- [Directions for this task]:
Reproduce the text of every row below line for line and character for character, leaving out the pictures.

╭──

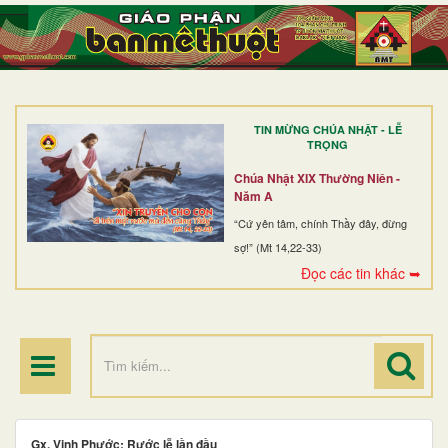
TRANG NHẤT
GIỚI THIỆU
GIÁO XỨ
TIN MỪNG CHÚA NHẬT - LỄ
DÒNG TU
TRỌNG
BAN MỤC VỤ
Chúa Nhật XIX Thường Niên -
Năm A
ĐOÀN THỂ CG
“Cứ yên tâm, chính Thầy đây, đừng
sợ!” (Mt 14,22-33)
LINH MỤC
Đọc các tin khác ➥
ĐIỂM HÀNH HƯƠNG
Gx. Vinh Phước: Rước lễ lần đầu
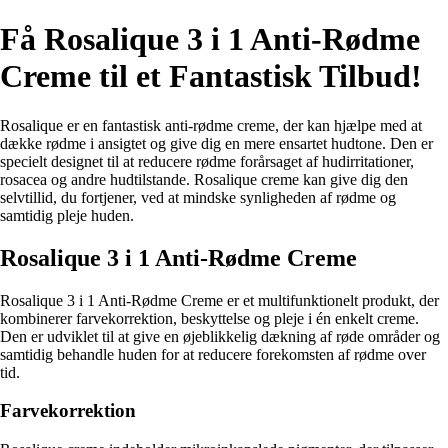
Få Rosalique 3 i 1 Anti-Rødme
Creme til et Fantastisk Tilbud!
Rosalique er en fantastisk anti-rødme creme, der kan hjælpe med at
dække rødme i ansigtet og give dig en mere ensartet hudtone. Den er
specielt designet til at reducere rødme forårsaget af hudirritationer,
rosacea og andre hudtilstande. Rosalique creme kan give dig den
selvtillid, du fortjener, ved at mindske synligheden af rødme og
samtidig pleje huden.
Rosalique 3 i 1 Anti-Rødme Creme
Rosalique 3 i 1 Anti-Rødme Creme er et multifunktionelt produkt, der
kombinerer farvekorrektion, beskyttelse og pleje i én enkelt creme.
Den er udviklet til at give en øjeblikkelig dækning af røde områder og
samtidig behandle huden for at reducere forekomsten af rødme over
tid.
Farvekorrektion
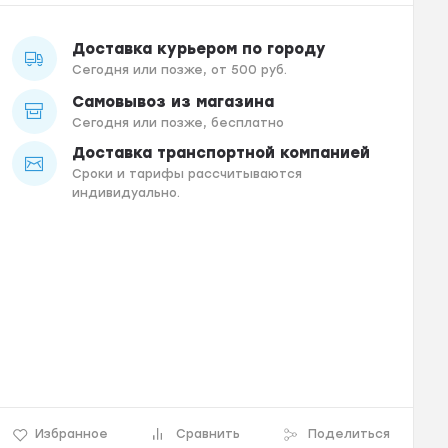
Доставка курьером по городу
Сегодня или позже, от 500 руб.
Самовывоз из магазина
Сегодня или позже, бесплатно
Доставка транспортной компанией
Сроки и тарифы рассчитываются
индивидуально.
Избранное
Сравнить
Поделиться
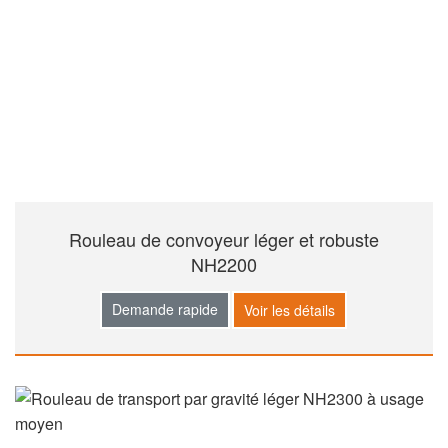
Rouleau de convoyeur léger et robuste
NH2200
Demande rapide
Voir les détails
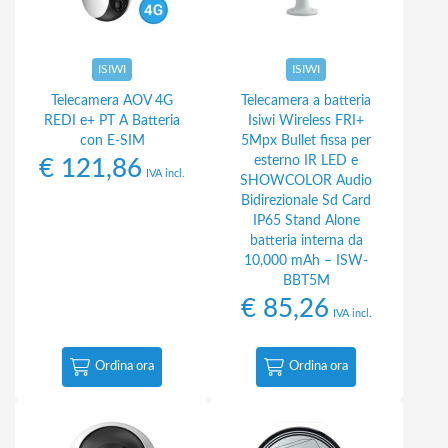
ISIWI
ISIWI
Telecamera AOV 4G
Telecamera a batteria
REDI e+ PT A Batteria
Isiwi Wireless FRI+
con E-SIM
5Mpx Bullet fissa per
esterno IR LED e
€
121,86
IVA incl.
SHOWCOLOR Audio
Bidirezionale Sd Card
IP65 Stand Alone
batteria interna da
10,000 mAh – ISW-
BBT5M
€
85,26
IVA incl.
Ordina ora
Ordina ora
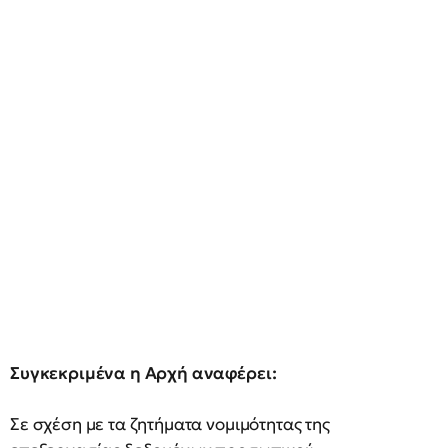
Συγκεκριμένα η Αρχή αναφέρει:
Σε σχέση με τα ζητήματα νομιμότητας της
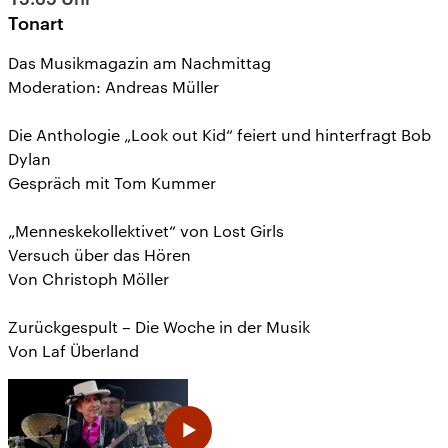
Tonart
Das Musikmagazin am Nachmittag
Moderation: Andreas Müller
Die Anthologie „Look out Kid“ feiert und hinterfragt Bob
Dylan
Gespräch mit Tom Kummer
„Menneskekollektivet“ von Lost Girls
Versuch über das Hören
Von Christoph Möller
Zurückgespult – Die Woche in der Musik
Von Laf Überland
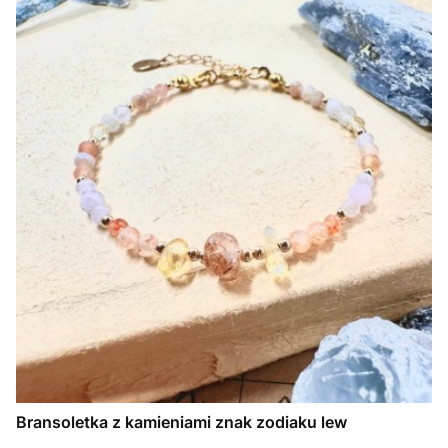
Bransoletka z kamieniami znak zodiaku lew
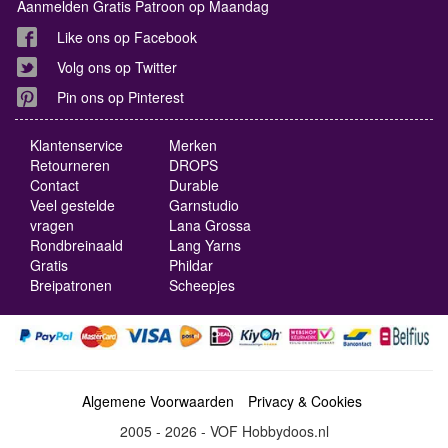
Aanmelden Gratis Patroon op Maandag
Like ons op Facebook
Volg ons op Twitter
Pin ons op Pinterest
Klantenservice
Merken
Retourneren
DROPS
Contact
Durable
Veel gestelde
Garnstudio
vragen
Lana Grossa
Rondbreinaald
Lang Yarns
Gratis
Phildar
Breipatronen
Scheepjes
Algemene Voorwaarden
Privacy & Cookies
2005 - 2026 - VOF Hobbydoos.nl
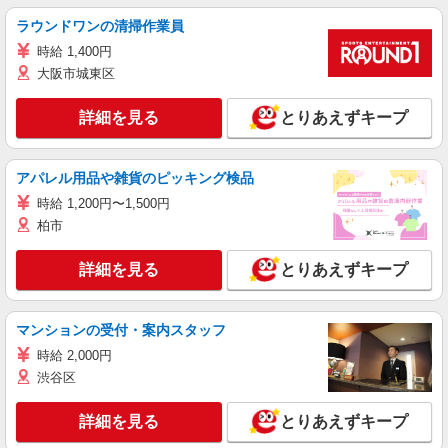
ラウンドワンの清掃作業員
時給 1,400円
大阪市城東区
詳細を見る
とりあえずキープ
アパレル用品や雑貨のピッキング検品
時給 1,200円〜1,500円
柏市
詳細を見る
とりあえずキープ
マンションの受付・案内スタッフ
時給 2,000円
渋谷区
詳細を見る
とりあえずキープ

╰──

- [Solution]:
TRANG NHẤT
GIỚI THIỆU
GIÁO XỨ
TIN MỪNG CHÚA NHẬT - LỄ
DÒNG TU
TRỌNG
BAN MỤC VỤ
Chúa Nhật XIX Thường Niên -
Năm A
ĐOÀN THỂ CG
“Cứ yên tâm, chính Thầy đây, đừng
sợ!” (Mt 14,22-33)
LINH MỤC
Đọc các tin khác ➥
ĐIỂM HÀNH HƯƠNG
Gx. Vinh Phước: Rước lễ lần đầu
Få Rosalique 3 i 1 Anti-Rødme
Creme til et Fantastisk Tilbud!
Rosalique er en fantastisk anti-rødme creme, der kan hjælpe med at
dække rødme i ansigtet og give dig en mere ensartet hudtone. Den er
specielt designet til at reducere rødme forårsaget af hudirritationer,
rosacea og andre hudtilstande. Rosalique creme kan give dig den
selvtillid, du fortjener, ved at mindske synligheden af rødme og
samtidig pleje huden.
Rosalique 3 i 1 Anti-Rødme Creme
Rosalique 3 i 1 Anti-Rødme Creme er et multifunktionelt produkt, der
kombinerer farvekorrektion, beskyttelse og pleje i én enkelt creme.
Den er udviklet til at give en øjeblikkelig dækning af røde områder og
samtidig behandle huden for at reducere forekomsten af rødme over
tid.
Farvekorrektion
Доставка курьером по городу
Сегодня или позже, от 500 руб.
Самовывоз из магазина
Сегодня или позже, бесплатно
Доставка транспортной компанией
Сроки и тарифы рассчитываются
индивидуально.
Избранное
Сравнить
Поделиться
Rouleau de convoyeur léger et robuste
NH2200
Demande rapide
Voir les détails
ISIWI
ISIWI
Telecamera AOV 4G
Telecamera a batteria
REDI e+ PT A Batteria
Isiwi Wireless FRI+
con E-SIM
5Mpx Bullet fissa per
esterno IR LED e
€
121,86
IVA incl.
SHOWCOLOR Audio
Bidirezionale Sd Card
IP65 Stand Alone
batteria interna da
10,000 mAh – ISW-
BBT5M
€
85,26
IVA incl.
Ordina ora
Ordina ora
Συγκεκριμένα η Αρχή αναφέρει:
Σε σχέση με τα ζητήματα νομιμότητας της
Tonart
Das Musikmagazin am Nachmittag
Moderation: Andreas Müller
Die Anthologie „Look out Kid“ feiert und hinterfragt Bob
Dylan
Gespräch mit Tom Kummer
„Menneskekollektivet“ von Lost Girls
Versuch über das Hören
Von Christoph Möller
Zurückgespult – Die Woche in der Musik
Von Laf Überland
Bransoletka z kamieniami znak zodiaku lew
Aanmelden Gratis Patroon op Maandag
Like ons op Facebook
Volg ons op Twitter
Pin ons op Pinterest
Klantenservice
Merken
Retourneren
DROPS
Contact
Durable
Veel gestelde
Garnstudio
vragen
Lana Grossa
Rondbreinaald
Lang Yarns
Gratis
Phildar
Breipatronen
Scheepjes
Algemene Voorwaarden
Privacy & Cookies
2005 - 2026 - VOF Hobbydoos.nl
ラウンドワンの清掃作業員
時給 1,400円
大阪市城東区
詳細を見る
とりあえずキープ
アパレル用品や雑貨のピッキング検品
時給 1,200円〜1,500円
柏市
詳細を見る
とりあえずキープ
マンションの受付・案内スタッフ
時給 2,000円
渋谷区
詳細を見る
とりあえずキープ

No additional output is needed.